■ **Source text**:

Balloon rhizotomy

I am trying to decide if I should have the balloon rhizotomy. Is there any post surgical pain or phantom pain after surgery?the shocks I am experiencing now are not persistent. One is constant, never stops.that one is not shock like . Just pain…anyone have advice for me…to help me decide if I should undergo the
procedure?

David, I can't tell you whether or not you should undergo the surgery (or any other). I can share the observation that in the published papers I've read over several years, balloon compression Rhizotomy seems to be somewhat less reliable and less persistent in alleviating chronic neurological face pain than RF Rhizotomy. When rhizotomy is not successful, there can be persistent and elevated levels of break through pain. "Phantom" pain is sometimes an alternate term for what might be called more accurately "deafferentiation" pain, when the central nervous system loses track of its peripheral sensing elements and starts signalling frantically to find them again. That can be a very difficult form of pain to treat or manage.

■ **Data extract**:
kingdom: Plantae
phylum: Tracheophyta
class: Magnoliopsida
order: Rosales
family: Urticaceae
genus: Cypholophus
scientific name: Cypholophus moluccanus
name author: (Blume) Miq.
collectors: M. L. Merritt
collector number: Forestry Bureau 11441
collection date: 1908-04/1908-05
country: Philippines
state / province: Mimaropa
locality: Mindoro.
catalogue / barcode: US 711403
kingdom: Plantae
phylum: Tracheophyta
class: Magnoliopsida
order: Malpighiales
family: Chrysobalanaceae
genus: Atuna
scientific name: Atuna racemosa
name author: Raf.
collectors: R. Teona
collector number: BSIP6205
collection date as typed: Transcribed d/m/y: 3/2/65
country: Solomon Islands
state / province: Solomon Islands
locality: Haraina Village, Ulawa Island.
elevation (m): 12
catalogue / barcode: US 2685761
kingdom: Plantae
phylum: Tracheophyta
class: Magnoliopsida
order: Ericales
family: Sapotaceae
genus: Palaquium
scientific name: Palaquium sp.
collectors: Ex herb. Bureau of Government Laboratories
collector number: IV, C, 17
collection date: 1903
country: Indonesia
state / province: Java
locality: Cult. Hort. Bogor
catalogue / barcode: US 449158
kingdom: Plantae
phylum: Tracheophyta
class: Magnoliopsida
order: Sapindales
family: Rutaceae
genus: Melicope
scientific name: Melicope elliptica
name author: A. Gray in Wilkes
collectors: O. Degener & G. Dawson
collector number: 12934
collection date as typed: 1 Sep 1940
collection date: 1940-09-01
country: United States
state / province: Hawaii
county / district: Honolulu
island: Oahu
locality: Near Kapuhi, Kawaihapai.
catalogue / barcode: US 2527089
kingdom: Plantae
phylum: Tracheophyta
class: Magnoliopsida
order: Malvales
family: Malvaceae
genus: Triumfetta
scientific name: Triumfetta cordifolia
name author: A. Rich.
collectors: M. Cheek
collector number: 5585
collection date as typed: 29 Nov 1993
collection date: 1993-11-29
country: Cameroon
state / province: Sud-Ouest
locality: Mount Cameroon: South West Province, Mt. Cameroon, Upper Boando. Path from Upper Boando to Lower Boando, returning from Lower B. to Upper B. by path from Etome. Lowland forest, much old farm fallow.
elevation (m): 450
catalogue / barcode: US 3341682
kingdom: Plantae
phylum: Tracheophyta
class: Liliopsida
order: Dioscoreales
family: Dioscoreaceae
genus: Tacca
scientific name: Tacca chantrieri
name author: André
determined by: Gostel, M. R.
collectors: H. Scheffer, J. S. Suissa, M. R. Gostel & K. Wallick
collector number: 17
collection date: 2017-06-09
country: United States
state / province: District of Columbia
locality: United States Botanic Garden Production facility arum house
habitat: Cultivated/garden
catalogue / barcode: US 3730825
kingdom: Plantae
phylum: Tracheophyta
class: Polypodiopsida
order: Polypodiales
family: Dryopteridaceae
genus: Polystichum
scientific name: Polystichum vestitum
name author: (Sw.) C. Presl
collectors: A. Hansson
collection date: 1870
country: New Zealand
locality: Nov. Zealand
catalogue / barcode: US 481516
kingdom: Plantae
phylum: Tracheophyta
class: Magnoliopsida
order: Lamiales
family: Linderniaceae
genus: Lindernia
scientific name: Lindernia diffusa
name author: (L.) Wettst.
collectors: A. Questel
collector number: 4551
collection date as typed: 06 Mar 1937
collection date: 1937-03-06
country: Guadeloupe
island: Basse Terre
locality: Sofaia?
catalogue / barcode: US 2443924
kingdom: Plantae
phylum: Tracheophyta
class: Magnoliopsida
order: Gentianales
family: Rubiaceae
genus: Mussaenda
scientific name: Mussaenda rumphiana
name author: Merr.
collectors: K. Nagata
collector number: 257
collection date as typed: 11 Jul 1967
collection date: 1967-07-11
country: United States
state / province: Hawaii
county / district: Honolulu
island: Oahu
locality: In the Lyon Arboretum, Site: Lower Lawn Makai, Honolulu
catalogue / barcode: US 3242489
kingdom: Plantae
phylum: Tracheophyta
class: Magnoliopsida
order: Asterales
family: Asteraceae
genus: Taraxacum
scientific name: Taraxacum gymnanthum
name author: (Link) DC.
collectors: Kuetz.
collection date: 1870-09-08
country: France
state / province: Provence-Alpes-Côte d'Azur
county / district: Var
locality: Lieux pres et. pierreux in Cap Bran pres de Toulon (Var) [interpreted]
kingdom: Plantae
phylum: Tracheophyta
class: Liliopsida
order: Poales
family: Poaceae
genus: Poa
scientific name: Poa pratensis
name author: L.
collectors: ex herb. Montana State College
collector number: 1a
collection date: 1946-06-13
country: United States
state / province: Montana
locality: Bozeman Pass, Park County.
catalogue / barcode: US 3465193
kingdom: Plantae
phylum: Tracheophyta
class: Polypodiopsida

■ **Required actions**:
1. In the balloon rhizotomy text, what is "phantom" pain sometimes an alternate term for?
2. Based on the balloon rhizotomy text, explain why the reply ranks balloon compression Rhizotomy below RF Rhizotomy.
3. Reproduce the balloon rhizotomy text from "David, I can't" up to and including "treat or manage.".
This material has nothing to do with the balloon rhizotomy text.

■ **Task responses**:
1. It is sometimes an alternate term for "deafferentiation" pain.

2. In the published papers the writer has read over several years, balloon compression Rhizotomy seems somewhat less reliable and less persistent than RF Rhizotomy in easing chronic neurological face pain.

3.
David, I can't tell you whether or not you should undergo the surgery (or any other). I can share the observation that in the published papers I've read over several years, balloon compression Rhizotomy seems to be somewhat less reliable and less persistent in alleviating chronic neurological face pain than RF Rhizotomy. When rhizotomy is not successful, there can be persistent and elevated levels of break through pain. "Phantom" pain is sometimes an alternate term for what might be called more accurately "deafferentiation" pain, when the central nervous system loses track of its peripheral sensing elements and starts signalling frantically to find them again. That can be a very difficult form of pain to treat or manage.